Questions Regarding the Word Mudra: A Preliminary Survey of Gestures on Indian Icons and their Designation

Fig. 13: Śiva as Lord of Dance (Natarāja)
11th century
India: Tamil Nadu
Bronze
32 ¾ x 24 x 11 ½ in (83.2 x 61.0 x 29.2 cm).

Norton Simon Art Foundation.

His left front arm is thrown across the front of his body in gaja hasta, like the trunk of an elephant. This dancing figure accompanies himself with ankle-bells and a small drum in his back right hand. His front right hand, with its thumb separated, forms the classic dance gesture half-moon hand, ardha-candra hasta. Note well, the crescent moon in his headdress. Coomaraswamy, in The Mirror of Gesture, reproduces, Plate VII, a detail of a hand on a similar sculpture with the caption "r.h. ardha-candra making abhaya mudrā;" and his Plate I is a photograph of a similar Shiva in the Madras Musum, captioned simply "second right hand in abhaya mudrā." On all these sculptures, the front right hand is in nearly the same pose as the photograph in Coomaraswmy's Plate XV showing an unnamed female dancer demonstrating, his caption says, "both hands ardha-candra, for pataka," whatever that is supposed to mean; the thumb is extended so it is not pataka.
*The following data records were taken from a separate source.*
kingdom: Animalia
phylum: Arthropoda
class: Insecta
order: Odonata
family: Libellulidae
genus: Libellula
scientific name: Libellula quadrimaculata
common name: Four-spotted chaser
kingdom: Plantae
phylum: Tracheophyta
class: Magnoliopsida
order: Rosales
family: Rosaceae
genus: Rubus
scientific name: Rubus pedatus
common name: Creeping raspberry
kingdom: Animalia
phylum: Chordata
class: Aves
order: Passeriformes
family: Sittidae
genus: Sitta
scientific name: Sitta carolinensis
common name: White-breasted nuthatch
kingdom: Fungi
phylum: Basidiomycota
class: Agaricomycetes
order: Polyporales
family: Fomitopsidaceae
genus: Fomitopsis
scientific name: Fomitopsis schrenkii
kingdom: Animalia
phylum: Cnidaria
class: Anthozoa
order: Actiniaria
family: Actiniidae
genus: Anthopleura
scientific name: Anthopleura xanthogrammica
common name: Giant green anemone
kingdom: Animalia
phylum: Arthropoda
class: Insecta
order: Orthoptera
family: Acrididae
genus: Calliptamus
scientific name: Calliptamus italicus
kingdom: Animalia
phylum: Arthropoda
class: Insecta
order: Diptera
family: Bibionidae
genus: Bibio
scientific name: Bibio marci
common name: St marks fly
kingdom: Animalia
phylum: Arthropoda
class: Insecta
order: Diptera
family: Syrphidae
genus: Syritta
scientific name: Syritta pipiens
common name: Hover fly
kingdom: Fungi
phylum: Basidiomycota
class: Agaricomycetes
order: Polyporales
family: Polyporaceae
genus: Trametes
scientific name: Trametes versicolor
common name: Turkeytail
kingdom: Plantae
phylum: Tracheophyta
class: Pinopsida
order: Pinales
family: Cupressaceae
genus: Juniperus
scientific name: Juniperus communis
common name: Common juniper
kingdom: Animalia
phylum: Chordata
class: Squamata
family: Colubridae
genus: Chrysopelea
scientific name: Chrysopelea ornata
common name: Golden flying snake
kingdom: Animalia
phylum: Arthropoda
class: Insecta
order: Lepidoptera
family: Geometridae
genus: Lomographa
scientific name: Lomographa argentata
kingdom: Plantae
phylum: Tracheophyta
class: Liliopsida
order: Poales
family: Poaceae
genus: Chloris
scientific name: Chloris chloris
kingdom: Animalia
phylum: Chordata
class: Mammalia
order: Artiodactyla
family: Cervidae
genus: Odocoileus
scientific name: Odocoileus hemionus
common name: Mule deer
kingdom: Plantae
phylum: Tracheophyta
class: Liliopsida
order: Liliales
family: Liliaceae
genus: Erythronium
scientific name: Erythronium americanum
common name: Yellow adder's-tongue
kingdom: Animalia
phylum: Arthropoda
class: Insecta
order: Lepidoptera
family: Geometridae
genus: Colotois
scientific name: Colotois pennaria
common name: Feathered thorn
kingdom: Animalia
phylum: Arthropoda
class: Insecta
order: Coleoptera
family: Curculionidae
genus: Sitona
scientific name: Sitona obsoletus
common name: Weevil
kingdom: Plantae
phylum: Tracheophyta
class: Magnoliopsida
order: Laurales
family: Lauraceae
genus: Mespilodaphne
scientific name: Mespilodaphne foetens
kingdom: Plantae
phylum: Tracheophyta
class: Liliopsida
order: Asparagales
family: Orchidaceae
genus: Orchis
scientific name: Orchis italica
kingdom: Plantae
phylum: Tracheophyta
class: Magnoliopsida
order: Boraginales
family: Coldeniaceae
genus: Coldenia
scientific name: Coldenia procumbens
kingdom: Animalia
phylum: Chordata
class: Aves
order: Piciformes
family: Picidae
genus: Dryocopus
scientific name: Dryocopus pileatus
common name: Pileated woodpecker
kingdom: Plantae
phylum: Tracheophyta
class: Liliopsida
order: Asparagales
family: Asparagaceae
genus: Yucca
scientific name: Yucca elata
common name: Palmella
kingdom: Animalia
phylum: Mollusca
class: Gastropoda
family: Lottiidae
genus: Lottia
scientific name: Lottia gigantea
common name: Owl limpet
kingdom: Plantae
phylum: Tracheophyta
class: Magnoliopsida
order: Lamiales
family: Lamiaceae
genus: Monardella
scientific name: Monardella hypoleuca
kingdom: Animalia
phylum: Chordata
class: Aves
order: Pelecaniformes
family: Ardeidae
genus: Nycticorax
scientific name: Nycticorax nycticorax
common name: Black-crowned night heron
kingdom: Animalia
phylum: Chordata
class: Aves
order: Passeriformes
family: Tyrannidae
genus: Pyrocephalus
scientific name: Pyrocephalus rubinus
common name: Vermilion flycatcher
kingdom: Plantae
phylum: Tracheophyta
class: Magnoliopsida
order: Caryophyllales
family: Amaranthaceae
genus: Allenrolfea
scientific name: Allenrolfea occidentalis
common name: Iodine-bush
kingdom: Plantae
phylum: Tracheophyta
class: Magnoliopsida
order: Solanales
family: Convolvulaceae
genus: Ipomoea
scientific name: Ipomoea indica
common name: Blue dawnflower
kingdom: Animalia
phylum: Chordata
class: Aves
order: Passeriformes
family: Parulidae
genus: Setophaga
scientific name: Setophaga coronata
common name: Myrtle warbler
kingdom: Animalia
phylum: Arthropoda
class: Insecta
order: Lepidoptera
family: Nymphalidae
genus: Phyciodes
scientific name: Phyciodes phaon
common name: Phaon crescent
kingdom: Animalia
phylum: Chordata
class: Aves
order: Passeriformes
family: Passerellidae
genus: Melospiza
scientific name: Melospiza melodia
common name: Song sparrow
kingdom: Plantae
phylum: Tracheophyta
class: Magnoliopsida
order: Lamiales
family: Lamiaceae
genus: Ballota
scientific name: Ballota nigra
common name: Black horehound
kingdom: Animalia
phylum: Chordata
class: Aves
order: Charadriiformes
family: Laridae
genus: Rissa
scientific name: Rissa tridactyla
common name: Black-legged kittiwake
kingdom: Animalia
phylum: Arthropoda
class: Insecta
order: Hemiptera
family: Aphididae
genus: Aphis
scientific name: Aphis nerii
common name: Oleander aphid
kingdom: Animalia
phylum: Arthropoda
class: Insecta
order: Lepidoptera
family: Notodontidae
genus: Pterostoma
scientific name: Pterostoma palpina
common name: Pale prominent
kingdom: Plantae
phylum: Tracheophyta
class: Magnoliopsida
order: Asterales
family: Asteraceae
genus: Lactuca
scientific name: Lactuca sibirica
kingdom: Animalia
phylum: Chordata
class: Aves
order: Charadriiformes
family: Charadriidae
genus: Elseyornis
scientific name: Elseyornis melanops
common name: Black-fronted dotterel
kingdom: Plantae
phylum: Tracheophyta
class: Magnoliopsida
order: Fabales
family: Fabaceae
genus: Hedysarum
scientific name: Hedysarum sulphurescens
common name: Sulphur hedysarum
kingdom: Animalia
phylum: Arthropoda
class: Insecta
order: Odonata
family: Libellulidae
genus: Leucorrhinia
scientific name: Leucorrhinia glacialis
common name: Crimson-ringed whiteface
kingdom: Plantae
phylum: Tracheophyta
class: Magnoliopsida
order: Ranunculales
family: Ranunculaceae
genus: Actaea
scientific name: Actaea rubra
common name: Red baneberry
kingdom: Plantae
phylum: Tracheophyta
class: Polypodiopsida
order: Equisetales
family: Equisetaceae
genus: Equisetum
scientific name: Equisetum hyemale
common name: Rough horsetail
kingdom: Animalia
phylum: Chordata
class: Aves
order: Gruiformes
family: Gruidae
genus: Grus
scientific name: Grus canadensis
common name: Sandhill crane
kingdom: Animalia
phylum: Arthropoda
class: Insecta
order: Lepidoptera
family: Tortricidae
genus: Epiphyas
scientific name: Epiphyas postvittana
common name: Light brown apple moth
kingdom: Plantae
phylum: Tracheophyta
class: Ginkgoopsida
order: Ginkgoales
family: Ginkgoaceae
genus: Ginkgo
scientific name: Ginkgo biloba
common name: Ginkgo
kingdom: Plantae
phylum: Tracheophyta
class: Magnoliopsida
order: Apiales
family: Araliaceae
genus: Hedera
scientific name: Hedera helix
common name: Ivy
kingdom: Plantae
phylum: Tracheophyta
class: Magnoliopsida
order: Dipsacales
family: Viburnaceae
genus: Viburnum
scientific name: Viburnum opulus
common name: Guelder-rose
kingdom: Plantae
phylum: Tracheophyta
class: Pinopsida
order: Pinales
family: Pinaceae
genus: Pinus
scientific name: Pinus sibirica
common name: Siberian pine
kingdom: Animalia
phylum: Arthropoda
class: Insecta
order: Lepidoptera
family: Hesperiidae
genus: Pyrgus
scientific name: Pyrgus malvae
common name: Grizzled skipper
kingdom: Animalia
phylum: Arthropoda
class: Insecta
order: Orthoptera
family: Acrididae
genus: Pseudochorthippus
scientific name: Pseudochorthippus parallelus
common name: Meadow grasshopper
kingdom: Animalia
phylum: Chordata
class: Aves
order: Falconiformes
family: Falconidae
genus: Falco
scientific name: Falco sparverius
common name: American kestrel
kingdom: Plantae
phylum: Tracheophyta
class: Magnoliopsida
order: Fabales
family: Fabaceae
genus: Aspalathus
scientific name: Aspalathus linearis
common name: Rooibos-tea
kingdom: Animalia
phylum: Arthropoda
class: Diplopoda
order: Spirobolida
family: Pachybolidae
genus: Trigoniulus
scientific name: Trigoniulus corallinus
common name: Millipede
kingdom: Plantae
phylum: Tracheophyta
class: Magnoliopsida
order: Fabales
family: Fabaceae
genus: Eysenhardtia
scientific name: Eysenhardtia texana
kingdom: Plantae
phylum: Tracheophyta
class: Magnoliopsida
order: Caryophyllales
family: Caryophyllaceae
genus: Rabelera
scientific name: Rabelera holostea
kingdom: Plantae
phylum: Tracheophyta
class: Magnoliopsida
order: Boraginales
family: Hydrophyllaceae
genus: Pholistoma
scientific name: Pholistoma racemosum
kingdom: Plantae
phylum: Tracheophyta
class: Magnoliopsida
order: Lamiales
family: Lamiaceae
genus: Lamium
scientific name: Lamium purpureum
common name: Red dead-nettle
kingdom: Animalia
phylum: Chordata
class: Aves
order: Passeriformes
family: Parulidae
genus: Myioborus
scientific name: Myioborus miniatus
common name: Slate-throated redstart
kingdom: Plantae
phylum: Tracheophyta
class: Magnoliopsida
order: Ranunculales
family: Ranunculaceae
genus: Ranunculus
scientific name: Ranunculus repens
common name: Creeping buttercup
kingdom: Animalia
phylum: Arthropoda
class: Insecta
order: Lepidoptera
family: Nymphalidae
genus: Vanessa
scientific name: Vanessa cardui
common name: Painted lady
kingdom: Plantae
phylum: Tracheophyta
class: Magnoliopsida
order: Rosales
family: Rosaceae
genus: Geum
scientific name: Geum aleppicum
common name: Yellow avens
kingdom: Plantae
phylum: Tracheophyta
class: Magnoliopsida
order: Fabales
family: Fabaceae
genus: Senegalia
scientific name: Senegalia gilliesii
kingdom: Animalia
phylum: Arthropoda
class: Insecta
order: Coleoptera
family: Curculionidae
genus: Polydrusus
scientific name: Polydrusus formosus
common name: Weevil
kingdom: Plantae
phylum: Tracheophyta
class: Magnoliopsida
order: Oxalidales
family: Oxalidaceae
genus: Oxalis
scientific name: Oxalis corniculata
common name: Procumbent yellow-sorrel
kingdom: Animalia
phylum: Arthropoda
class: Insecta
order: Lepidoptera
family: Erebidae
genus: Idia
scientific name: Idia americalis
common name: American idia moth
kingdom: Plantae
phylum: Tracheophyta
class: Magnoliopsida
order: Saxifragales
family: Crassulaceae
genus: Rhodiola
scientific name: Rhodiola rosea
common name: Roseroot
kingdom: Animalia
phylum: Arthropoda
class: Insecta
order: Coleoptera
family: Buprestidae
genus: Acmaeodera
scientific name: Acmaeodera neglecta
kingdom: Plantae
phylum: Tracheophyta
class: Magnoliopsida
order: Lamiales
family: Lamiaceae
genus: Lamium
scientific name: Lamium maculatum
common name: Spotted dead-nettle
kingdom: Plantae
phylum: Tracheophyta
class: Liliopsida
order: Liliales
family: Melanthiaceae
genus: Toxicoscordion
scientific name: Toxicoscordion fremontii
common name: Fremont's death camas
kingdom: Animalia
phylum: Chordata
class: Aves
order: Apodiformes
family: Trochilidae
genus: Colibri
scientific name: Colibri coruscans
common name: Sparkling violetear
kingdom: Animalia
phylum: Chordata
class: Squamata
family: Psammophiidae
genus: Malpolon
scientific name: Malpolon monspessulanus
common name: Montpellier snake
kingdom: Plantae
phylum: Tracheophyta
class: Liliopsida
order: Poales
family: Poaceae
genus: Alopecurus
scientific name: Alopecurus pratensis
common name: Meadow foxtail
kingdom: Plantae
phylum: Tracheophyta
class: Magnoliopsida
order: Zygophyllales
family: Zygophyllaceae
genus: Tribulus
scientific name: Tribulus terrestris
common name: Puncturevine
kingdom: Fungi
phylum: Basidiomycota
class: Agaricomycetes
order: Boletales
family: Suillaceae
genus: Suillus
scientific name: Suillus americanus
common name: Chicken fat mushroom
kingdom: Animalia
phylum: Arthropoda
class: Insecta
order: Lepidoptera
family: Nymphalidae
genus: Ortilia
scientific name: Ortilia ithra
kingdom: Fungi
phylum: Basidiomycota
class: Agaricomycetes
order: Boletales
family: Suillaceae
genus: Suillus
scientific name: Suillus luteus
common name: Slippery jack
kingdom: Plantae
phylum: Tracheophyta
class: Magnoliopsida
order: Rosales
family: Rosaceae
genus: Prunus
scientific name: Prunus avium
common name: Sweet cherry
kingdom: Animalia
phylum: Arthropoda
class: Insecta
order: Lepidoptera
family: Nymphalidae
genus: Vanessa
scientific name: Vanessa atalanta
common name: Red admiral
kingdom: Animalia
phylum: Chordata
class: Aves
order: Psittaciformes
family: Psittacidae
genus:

See my figure 6 (of Coomaraswamy's plate X, corrected) for the difference between ardha-candra and pataka. Even more, Coomaraswamy's very own book tells us, page 29, as I have quoted in Part 4, that "ardha-candra (half-moon) hand originates from the desire of Śiva for ornaments, of which the moon is one." In spite of all this, Coomaraswamy offers us "abhaya mudrā."